Hong Kong/China Insurance Industry: Driven by Aging and Wealth Growth, the Prospects Are Attractive (Morgan Stanley)
Morgan Stanley is optimistic about the prospects of the Hong Kong/China insurance industry.
Morgan Stanley is optimistic about the prospects of the Hong Kong/China insurance industry. The growth driver comes from the demand for elderly care and high-end medical care brought by the growth of family wealth and aging. Industry characteristics include the completion of the transformation of dividend-paying products, effective response to interest rate risks, and clear opportunities for bancassurance channels. The report covers AIA, Ping An, China Life, etc. One sentence conclusion: China's insurance industry is shifting from interest rate driven to dual driven by protection and wealth management.
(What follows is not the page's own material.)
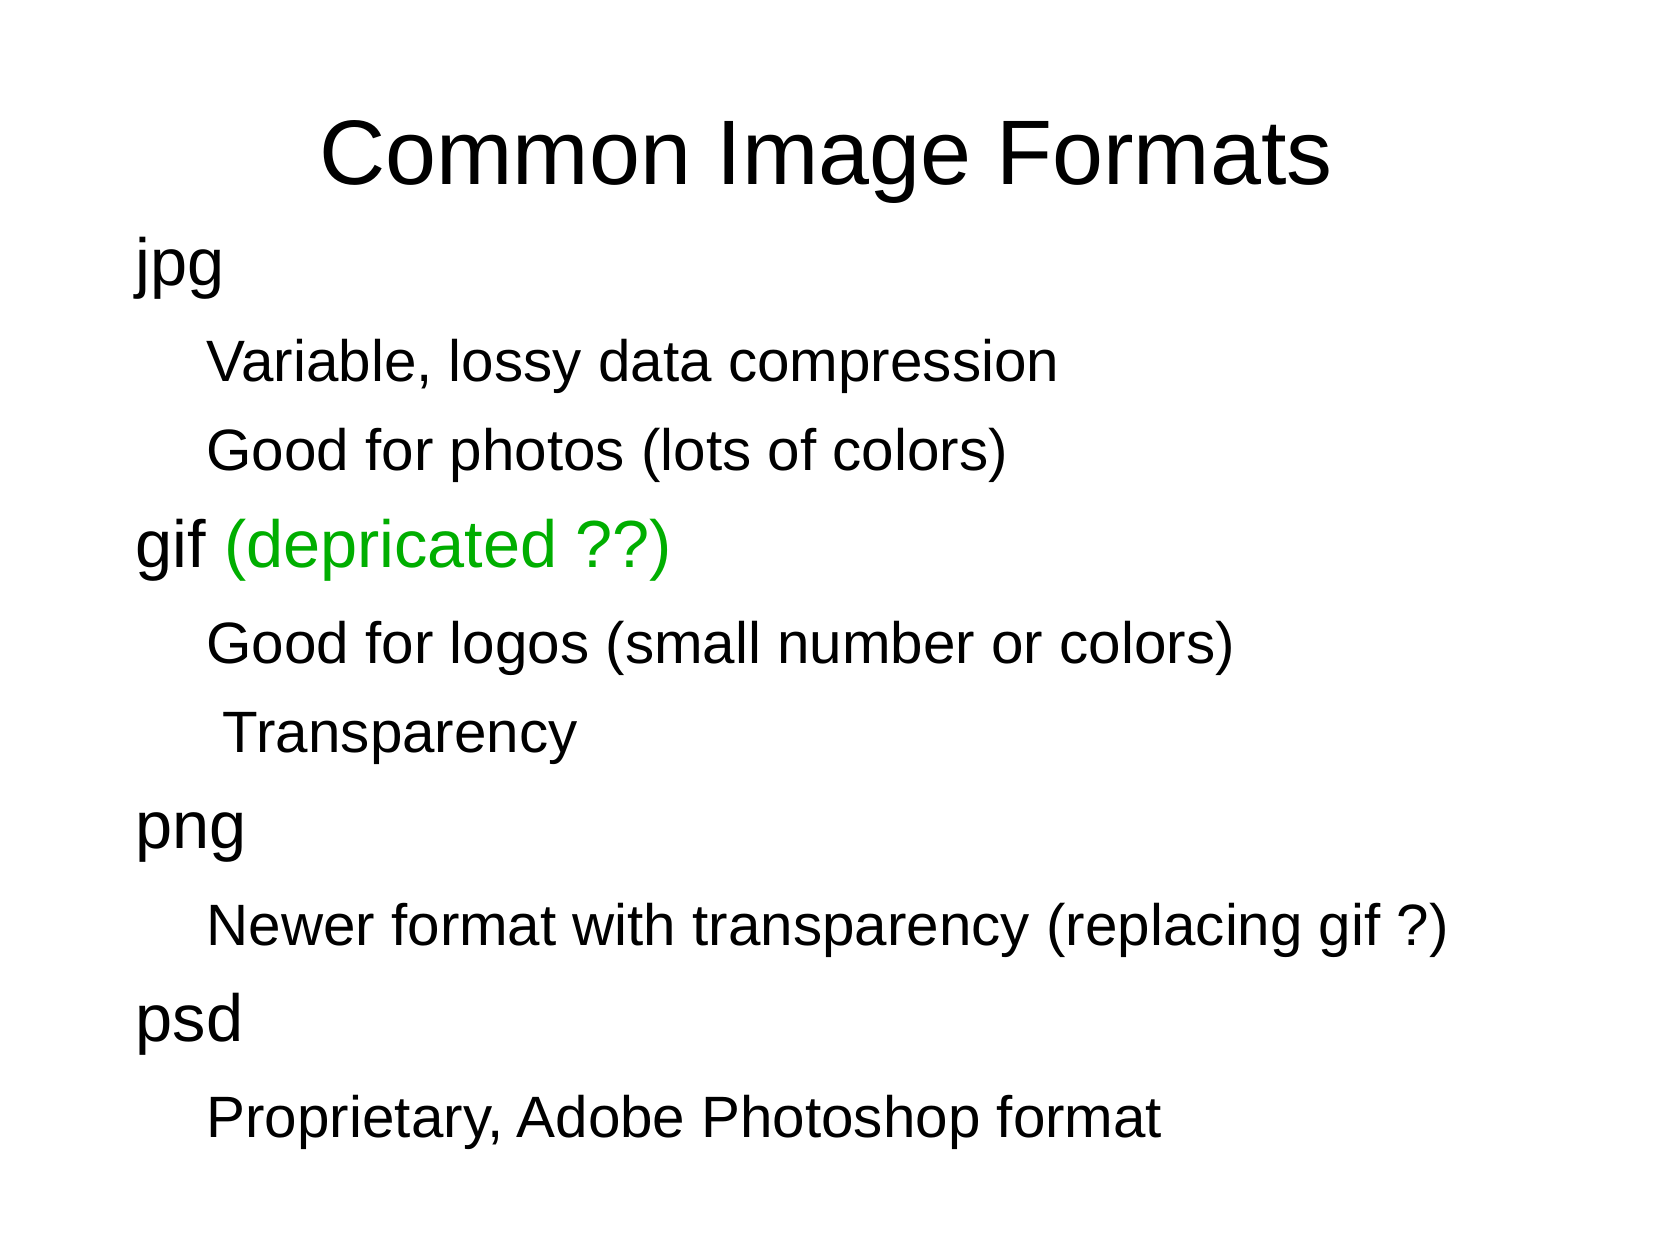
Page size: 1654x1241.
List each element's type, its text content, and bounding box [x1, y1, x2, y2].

title Common Image Formats [82, 49, 1571, 257]
list jpg Variable, lossy data compression Good for photos (lots of colors) gif (depricated ??) Good for logos (small number or colors) Transparency png Newer format with transparency (replacing gif ?) psd Proprietary, Adobe Photoshop format [64, 225, 1554, 1164]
The long-term growth logic is clear and there is room for repair in sector valuations. Positive/negative: Positive for leading life insurance leaders such as Ping An of China and AIA. The market is concerned about the profitability of insurance companies in a low interest rate environment (some of which have been priced in), but the value of structural improvements in the industry (such as product transformation and channel optimization) may be underestimated. Catalysts: 1) Monthly and quarterly premium income data of various insurance companies; 2) Trends in ten-year government bond yields; 3) The introduction of support policies related to pension and health insurance.